Sia Il vizio di vivere sia gli altri film si prendono, com’è inevitabile, piccole e grandi libertà nei confronti delle fonti, e i registi cercano di conciliare la propria visione con il tipo di esperienza spettatoriale che impone il piccolo schermo. Il risultato, sebbene disomogeneo, è interessante proprio nel suo eclettismo: Mano rubata, di Lattuada, dietro l’ambientazione parigina, l’eccentricità dei costumi e del décor, l’indugiare voluttuoso – non senza qualche deriva kitsch – sui corpi e sulle forme, è una battaglia tra i sessi in cui i sogni di dominazione del maschio si scontrano con un femminile disposto a scoprirsi (letteralmente) solo a patto di una resa reciproca. Cinema, di Magni, come si intuisce dal titolo è un film meta-cinematografico con un gusto “modernista” che lo avvicina a insospettabili come De Oliveira: i due protagonisti si ritrovano sul set insieme dopo molti anni e giocano un’ultima schermaglia amorosa sul filo tra realtà e finzione, tra passato e presente. Gioco di società, di Nanni Loy, è forse il più disincantato e cinico dei sei episodi, anche se il gioco al massacro tra le due coppie del film è alleggerito dalla verve della coppia Adorf e Sastri, che qui strizza l’occhio niente di meno che alla Barbara Stanwyck di La fiamma del peccato (Billy Wilder, 1944). Del tutto surreale, invece, il registro di La moglie ingenua e il marito malato di Monicelli – surrealismo in linea, del resto, con quello del romanzo di Campanile. Ribattezzabile come “gruppo di cornuti in un interno”, il film – attraverso la comparsa letterale del “marchio dell’infamia” che spetterebbe ai traditi sulla fronte di un illustre professore – ironizza sulle convenzioni borghesi riguardo al matrimonio e la fedeltà coniugale. Se c’è soprattutto la coppia eterosessuale al centro della maggior parte dei film, diverso è il caso di Il decimo clandestino, affidato a Lina Wertmüller. Fedele allo spirito di Guareschi, il film è una favola lieve e delicata sull’amore materno, dal sapore antico – non c’è pressoché nessun tentativo di aggiornare agli anni Ottanta la contrapposizione tra campagna e città, tra tradizione e modernità –, illuminata dalla recitazione vivace e sentita di Piera Degli Esposti. 

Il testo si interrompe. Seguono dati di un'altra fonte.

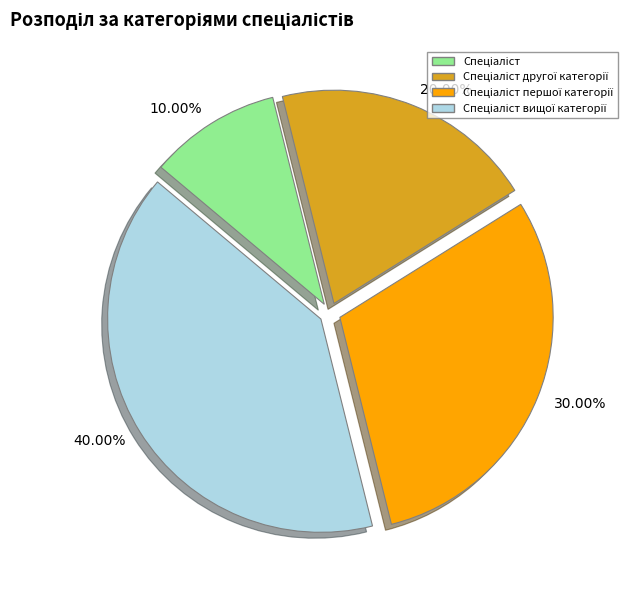

Approximately how many times larger is the value at 20.00% compared to 10.00%?

2.0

Proprio il film di Wertmüller è al centro di un piccolo caso, sintomatico di quanto questo esperimento di televisione “d’autore”, pur nella sua semplicità, abbia contribuito a mettere in crisi i confini tra cinema e tv. Il film, infatti, è selezionato a Cannes nella sezione Un certain regard, ma la data di messa in onda, 2 maggio 1989, precede di qualche giorno la proiezione al festival. Questo malgrado le proteste della regista e dei Vanzina, costretti per ragioni di marketing a capitolare e a far precedere la prestigiosa vetrina festivaliera dal passaggio tv. Amori, dunque, è stata a suo modo una di quelle ibridazioni un po’ destabilizzanti che hanno precorso i tempi, anticipando le sinergie, e pure le sovrapposizioni conflittuali tra serialità, cinema e festival, che contraddistinguono il complesso scenario mediale contemporaneo.


Chiara Grizzaffi

Ricercatrice e docente presso l'Università IULM di Milano e l'Università di Roma La Sapienza, ha scritto saggi per diverse riviste e volumi. Ha inoltre curato insieme a Rocco Moccagatta il volume Mino Guerrini. Storia e opere di un arcitaliano (2022). La sua monografia I film attraverso i film. Dal ‘testo introvabile’ ai video essay, è uscita per Mimesis nel 2017. È co-editor di [in]Transition e associate editor di Cinergie.